Salesloft has confirmed that a security breach in its GitHub environment earlier this year was the starting point of a large-scale attack that later targeted Salesforce customers. This incident highlights how supply-chain vulnerabilities can escalate into widespread data theft, affecting some of the world’s largest tech organizations.
Between March and June 2025, attackers gained access to Salesloft’s GitHub repositories. During this time, they downloaded code, created unauthorized guest accounts, and set up rogue workflows. These actions gave attackers the initial foothold needed for a broader attack campaign.
The situation worsened when attackers moved into Drift’s AWS environment.

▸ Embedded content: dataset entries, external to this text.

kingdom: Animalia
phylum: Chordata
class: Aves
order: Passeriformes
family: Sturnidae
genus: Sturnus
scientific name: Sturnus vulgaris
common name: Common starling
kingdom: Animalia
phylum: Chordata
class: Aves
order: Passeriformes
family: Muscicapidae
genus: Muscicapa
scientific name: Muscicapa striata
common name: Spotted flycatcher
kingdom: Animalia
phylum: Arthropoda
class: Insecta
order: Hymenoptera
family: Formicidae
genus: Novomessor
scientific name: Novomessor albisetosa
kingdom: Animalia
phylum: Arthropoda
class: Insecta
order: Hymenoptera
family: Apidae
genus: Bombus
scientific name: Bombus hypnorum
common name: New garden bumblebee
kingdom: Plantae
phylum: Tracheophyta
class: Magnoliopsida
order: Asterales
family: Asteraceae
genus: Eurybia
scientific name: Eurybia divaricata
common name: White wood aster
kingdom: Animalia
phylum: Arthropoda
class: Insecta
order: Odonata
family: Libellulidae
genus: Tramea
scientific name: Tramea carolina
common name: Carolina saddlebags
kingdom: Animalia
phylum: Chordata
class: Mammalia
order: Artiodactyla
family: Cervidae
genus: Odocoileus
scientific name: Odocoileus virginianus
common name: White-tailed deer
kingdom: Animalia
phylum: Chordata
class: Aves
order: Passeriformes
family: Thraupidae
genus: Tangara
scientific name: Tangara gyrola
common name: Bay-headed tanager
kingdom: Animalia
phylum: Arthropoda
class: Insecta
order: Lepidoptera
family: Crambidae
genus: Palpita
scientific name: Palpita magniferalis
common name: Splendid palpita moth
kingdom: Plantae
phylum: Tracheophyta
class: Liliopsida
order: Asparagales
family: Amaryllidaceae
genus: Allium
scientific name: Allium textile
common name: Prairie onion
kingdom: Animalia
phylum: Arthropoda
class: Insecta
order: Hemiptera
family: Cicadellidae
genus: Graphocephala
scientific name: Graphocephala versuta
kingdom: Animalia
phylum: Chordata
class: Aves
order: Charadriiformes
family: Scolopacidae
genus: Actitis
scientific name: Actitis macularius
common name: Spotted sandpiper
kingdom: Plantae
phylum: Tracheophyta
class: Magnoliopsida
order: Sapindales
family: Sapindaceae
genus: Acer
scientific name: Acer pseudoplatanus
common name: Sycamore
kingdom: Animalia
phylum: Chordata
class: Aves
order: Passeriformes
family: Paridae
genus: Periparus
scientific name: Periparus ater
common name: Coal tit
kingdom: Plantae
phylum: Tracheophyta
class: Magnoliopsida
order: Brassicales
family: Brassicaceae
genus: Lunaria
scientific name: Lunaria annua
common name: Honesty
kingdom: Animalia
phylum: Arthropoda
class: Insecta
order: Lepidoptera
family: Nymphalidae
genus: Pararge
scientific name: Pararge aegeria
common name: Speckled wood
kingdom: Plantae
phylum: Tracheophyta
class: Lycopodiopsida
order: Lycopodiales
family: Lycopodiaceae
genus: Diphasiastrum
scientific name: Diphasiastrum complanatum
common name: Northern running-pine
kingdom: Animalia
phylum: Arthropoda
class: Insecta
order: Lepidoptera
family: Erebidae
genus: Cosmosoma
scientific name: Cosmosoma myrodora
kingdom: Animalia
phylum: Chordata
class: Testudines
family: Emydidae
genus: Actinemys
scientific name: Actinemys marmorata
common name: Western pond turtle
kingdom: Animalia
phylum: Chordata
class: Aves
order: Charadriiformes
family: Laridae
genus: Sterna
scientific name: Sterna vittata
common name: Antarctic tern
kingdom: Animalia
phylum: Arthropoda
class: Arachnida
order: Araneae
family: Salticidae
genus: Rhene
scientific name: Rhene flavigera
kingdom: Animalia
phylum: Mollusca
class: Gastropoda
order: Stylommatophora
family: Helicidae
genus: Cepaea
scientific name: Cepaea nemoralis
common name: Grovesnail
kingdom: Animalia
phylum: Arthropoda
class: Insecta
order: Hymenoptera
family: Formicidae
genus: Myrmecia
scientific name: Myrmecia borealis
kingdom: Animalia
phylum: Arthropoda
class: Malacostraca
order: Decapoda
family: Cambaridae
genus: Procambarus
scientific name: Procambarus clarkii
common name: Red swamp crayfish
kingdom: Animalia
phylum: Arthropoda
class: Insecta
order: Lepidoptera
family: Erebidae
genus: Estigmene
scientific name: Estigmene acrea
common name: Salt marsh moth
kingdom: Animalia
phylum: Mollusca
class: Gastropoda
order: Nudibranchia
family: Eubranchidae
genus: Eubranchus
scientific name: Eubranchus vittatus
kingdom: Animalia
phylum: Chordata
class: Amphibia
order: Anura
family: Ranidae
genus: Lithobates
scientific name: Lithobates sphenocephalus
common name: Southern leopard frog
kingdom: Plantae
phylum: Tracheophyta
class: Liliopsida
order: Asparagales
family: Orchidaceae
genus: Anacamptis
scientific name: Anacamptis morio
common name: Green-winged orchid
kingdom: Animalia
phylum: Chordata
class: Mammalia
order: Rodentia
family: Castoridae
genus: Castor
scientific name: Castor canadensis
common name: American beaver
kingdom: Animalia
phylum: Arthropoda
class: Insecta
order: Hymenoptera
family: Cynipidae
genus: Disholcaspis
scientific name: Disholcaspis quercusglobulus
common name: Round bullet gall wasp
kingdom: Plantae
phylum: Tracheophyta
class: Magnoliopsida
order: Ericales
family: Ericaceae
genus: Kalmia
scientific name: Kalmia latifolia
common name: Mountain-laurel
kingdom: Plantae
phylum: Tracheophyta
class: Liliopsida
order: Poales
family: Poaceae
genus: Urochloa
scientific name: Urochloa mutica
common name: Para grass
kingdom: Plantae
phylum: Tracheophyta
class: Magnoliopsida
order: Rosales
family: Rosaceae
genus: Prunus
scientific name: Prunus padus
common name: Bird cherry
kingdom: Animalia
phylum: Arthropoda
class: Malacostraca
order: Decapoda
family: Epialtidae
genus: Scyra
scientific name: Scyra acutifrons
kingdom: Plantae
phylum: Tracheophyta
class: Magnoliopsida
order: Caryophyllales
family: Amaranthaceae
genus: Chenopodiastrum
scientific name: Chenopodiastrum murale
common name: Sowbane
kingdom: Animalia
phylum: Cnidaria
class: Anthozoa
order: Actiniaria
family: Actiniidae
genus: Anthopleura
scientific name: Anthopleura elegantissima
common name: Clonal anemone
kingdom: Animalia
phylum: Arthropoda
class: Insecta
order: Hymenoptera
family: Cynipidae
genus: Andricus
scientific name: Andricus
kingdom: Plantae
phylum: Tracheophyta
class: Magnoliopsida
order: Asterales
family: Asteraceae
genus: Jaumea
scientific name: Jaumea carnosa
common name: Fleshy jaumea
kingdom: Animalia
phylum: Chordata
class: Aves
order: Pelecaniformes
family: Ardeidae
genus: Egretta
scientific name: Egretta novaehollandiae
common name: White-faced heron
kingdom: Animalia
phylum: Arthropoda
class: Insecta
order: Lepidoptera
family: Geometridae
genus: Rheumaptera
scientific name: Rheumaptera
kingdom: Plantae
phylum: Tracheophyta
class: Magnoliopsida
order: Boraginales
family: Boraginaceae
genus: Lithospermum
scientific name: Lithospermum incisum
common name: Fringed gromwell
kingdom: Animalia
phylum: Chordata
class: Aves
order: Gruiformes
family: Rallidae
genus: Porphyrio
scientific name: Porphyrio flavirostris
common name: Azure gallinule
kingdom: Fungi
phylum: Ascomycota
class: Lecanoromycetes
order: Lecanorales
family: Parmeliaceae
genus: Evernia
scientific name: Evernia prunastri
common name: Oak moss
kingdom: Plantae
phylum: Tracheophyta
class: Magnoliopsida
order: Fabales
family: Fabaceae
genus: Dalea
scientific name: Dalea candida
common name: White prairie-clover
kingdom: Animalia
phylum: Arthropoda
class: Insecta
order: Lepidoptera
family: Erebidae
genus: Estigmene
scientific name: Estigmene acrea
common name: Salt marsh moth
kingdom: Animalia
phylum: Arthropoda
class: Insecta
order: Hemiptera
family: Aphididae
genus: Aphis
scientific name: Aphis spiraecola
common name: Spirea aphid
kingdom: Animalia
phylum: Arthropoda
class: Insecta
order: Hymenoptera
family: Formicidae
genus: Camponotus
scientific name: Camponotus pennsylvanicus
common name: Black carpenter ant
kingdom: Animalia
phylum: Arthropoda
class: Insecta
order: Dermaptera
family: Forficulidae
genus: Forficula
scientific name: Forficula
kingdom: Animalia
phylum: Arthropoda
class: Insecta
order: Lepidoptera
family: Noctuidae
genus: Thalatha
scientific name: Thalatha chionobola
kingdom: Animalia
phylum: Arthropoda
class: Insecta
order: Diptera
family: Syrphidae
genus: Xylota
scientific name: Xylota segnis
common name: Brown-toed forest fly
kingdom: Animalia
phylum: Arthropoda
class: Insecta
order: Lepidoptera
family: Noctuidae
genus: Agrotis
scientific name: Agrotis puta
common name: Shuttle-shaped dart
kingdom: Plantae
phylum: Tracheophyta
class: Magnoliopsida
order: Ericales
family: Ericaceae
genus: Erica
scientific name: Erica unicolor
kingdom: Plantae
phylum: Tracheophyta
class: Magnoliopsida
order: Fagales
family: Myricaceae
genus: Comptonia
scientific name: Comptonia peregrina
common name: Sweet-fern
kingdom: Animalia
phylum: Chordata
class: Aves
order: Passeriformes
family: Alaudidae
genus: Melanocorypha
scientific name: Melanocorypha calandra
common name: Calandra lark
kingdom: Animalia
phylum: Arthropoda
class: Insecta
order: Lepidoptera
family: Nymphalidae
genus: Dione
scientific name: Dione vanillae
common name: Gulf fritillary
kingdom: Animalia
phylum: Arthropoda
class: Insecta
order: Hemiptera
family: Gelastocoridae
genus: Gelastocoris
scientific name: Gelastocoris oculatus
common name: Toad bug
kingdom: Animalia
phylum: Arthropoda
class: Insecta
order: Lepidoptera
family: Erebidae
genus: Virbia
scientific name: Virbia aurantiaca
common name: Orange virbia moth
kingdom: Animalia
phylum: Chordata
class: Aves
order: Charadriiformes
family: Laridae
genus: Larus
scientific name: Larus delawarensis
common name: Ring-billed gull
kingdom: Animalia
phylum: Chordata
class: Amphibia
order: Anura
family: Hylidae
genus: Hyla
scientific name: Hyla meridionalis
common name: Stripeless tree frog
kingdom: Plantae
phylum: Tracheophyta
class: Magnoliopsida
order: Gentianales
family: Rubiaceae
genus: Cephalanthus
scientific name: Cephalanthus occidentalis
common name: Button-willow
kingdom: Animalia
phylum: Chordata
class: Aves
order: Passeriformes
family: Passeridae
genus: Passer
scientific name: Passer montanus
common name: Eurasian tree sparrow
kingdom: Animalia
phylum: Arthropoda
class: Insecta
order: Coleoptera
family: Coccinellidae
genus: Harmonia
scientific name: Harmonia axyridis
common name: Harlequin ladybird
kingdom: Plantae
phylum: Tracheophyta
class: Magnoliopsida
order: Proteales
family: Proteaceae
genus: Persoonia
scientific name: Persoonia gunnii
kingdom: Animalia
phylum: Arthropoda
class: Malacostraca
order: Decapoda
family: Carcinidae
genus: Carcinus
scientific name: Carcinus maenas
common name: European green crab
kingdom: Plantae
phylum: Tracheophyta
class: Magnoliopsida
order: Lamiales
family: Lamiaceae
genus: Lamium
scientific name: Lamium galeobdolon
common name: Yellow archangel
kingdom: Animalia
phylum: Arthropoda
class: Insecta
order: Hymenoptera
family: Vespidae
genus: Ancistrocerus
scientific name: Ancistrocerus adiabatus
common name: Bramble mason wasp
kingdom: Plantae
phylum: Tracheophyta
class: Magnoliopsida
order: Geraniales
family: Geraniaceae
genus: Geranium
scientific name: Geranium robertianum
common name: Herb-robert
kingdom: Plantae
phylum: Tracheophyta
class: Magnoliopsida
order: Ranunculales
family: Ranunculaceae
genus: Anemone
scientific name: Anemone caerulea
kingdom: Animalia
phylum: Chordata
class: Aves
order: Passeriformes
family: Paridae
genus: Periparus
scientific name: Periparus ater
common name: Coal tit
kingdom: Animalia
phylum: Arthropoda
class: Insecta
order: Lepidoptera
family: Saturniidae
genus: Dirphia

Drift, Salesloft’s conversational marketing platform, integrates with Salesforce, Google Workspace, and other enterprise tools. By stealing OAuth tokens from Drift, the attackers were able to access Salesforce data across multiple organizations without needing passwords.
By August 2025, these stolen tokens were used to infiltrate Salesforce instances of multiple high-profile companies, including Google, Cloudflare, Zscaler, Workiva, Tenable, JFrog, Bugcrowd, Proofpoint, and Palo Alto Networks.
The attackers mainly targeted Salesforce support cases, which often contain sensitive information such as AWS keys, Snowflake access tokens, passwords, and other authentication data. Salesloft confirmed that the attackers’ primary goal was to harvest credentials and other secrets for potential further attacks.
This Salesloft–Drift breach directly connects to the incident I reported earlier in August 2025, where hackers used phone calls and social engineering to breach Google’s Salesforce instance. In that incident, attackers impersonated IT staff and used a malicious Data Loader application to steal business contact data. The stolen Drift OAuth tokens from the GitHub breach provided another vector to access similar Salesforce environments. It shows how multiple attack methods converged on the same target.
Additionally, the media hype around 2.5 billion Gmail accounts being at risk, which I clarified in a September 2025 report, was linked to a misinterpretation of this same attack. While OAuth tokens affected Google Workspace integrations, Gmail accounts themselves were never at risk.
Google’s Threat Intelligence Group attributed the attacks to UNC6395, but further investigation revealed involvement from the ShinyHunters extortion gang and actors claiming to be Scattered Spider. Attribution remains complex, but the incident demonstrates how multiple threat actors can exploit the same supply-chain weaknesses.
Salesloft, in collaboration with Mandiant, has rotated all exposed credentials and isolated Drift’s infrastructure. They have also conducted forensic threat hunting and restored Salesforce integration with strengthened security controls. Mandiant confirmed that there are no remaining indicators of compromise within Salesloft’s environment. Salesforce integrations have resumed, and customers have been guided on securely syncing their data.
This incident is a lesson for organizations. It confirms that OAuth tokens are powerful keys. Once compromised, they bypass traditional authentication methods like MFA. Any connected service is a potential attack vector, so third-party integrations require scrutiny. Businesses should understand that support tickets can be sensitive and may contain credentials, keys, or other secrets.